Produk yang dikembangkan adalah E-LKPD, yaitu lembar kerja digital interaktif yang dapat diakses melalui perangkat elektronik dan memuat materi, soal, serta media pendukung visual dan audio yang mendukung. Pengembangan E-LKPD ini didasarkan pada pendekatan Problem Based Learning (PBL) yang menekankan pada pemecahan masalah untuk meningkatkan kemampuan berpikir kritis dan kolaboratif peserta didik. Media Liveworksheet digunakan untuk membuat LKPD interaktif dengan koreksi otomatis, sedangkan Canva digunakan untuk merancang tampilan E-LKPD yang menarik. Materi yang difokuskan adalah aljabar, yang merupakan dasar penting dalam pembelajaran matematika, yang dikaitkan dengan kemampuan berpikir geometri. Kemampuan berpikir geometri yang dikembangkan meliputi lima indikator, yakni mengidentifikasi bentuk geometri dan informasi dalam konteks masalah aljabar, menggunakan model geometri untuk memvisualisasikan aljabar, menamai atau memberi label bangun dengan menggunakan nama-nama atau variabel, menginterpretasikan hubungan antara representasi geometri dan persamaan aljabar, dan memecahkan masalah aljabar dengan prinsip-prinsip geometri. Aspek validitas, kepraktisan, dan keefektifan digunakan sebagai tolak ukur agar intrumen dan produk yang dikembangkan memiliki kualitas tinggi dan bermanfaat dalam pembelajaran matematika fase D.

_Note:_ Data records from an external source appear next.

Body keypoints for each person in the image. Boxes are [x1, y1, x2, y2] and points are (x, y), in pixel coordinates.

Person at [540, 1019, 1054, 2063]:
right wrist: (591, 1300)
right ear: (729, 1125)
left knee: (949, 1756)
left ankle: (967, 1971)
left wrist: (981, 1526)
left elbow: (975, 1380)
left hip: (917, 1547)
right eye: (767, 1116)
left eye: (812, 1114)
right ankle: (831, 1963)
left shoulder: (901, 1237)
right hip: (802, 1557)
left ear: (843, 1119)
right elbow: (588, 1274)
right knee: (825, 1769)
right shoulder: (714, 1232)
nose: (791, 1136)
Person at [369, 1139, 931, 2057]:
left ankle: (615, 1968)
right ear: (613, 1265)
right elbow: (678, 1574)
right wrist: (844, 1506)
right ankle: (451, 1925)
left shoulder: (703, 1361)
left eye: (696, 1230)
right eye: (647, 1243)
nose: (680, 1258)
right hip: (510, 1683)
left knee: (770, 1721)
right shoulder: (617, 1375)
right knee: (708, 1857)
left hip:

Penelitian ini merupakan penelitian pengembangan (R&D) dengan model ADDIE, yang terdiri dari tahapan Analysis, Design, Development, Implementation, Evaluation. Tujuan penelitian ini yakni mengembangkan E-LKPD berbasis Problem Based Learning berbantuan Liveworksheet pada materi aljabar untuk mengukur kemampuan berpikir geometri peserta didik secara valid, praktis, dan efektif. Subjek penelitian ini adalah peserta didik kelas VII B SMPN 1 Jenggawah. Teknik pengumpulan data dilakukan melalui tes dan angket, sementara analisis data meliputi uji validitas, kepraktisan, dan keefektifan produk.
E-LKPD dirancang menarik dan interaktif dalam 15 halaman berbasis masalah yang disebut sebagai prototipe. Prototipe ini divalidasi oleh tiga ahli dengan hasil 3,64 untuk produk, 3,70 untuk tes hasil belajar, dan 3,78 untuk angket respon peserta didik—seluruhnya tergolong valid dan layak diuji coba. Uji coba dilakukan melalui pre-test, pembelajaran menggunakan E-LKPD, post-test, dan pengisian angket. Hasilnya menunjukkan peningkatan signifikan kemampuan berpikir geometri dengan N-Gain 0,76 (kategori tinggi) dan kenaikan skor pada lima indikator, terutama pada indikator pemecahan masalah (2,86 poin) dan pelabelan bangun (2,77 poin). Peserta didik mulai terbiasa mengintegrasikan aljabar dan geometri. Kepraktisan E-LKPD juga tinggi, dengan nilai angket respon sebesar 88,21%.
Dengan demikian, E-LKPD berbasis PBL yang dikembangkan valid, efektif dan praktis ini dapat digunakan dalam pembelajaran matematika pada materi aljabar untuk meningkatkan kemampuan berpikir geometri peserta didik. Peneliti merekomendasikan agar pengembangan serupa memperhatikan kesiapan fasilitas teknologi dan banyak anggota kelompok agar pembelajaran lebih optimal dan partisipatif.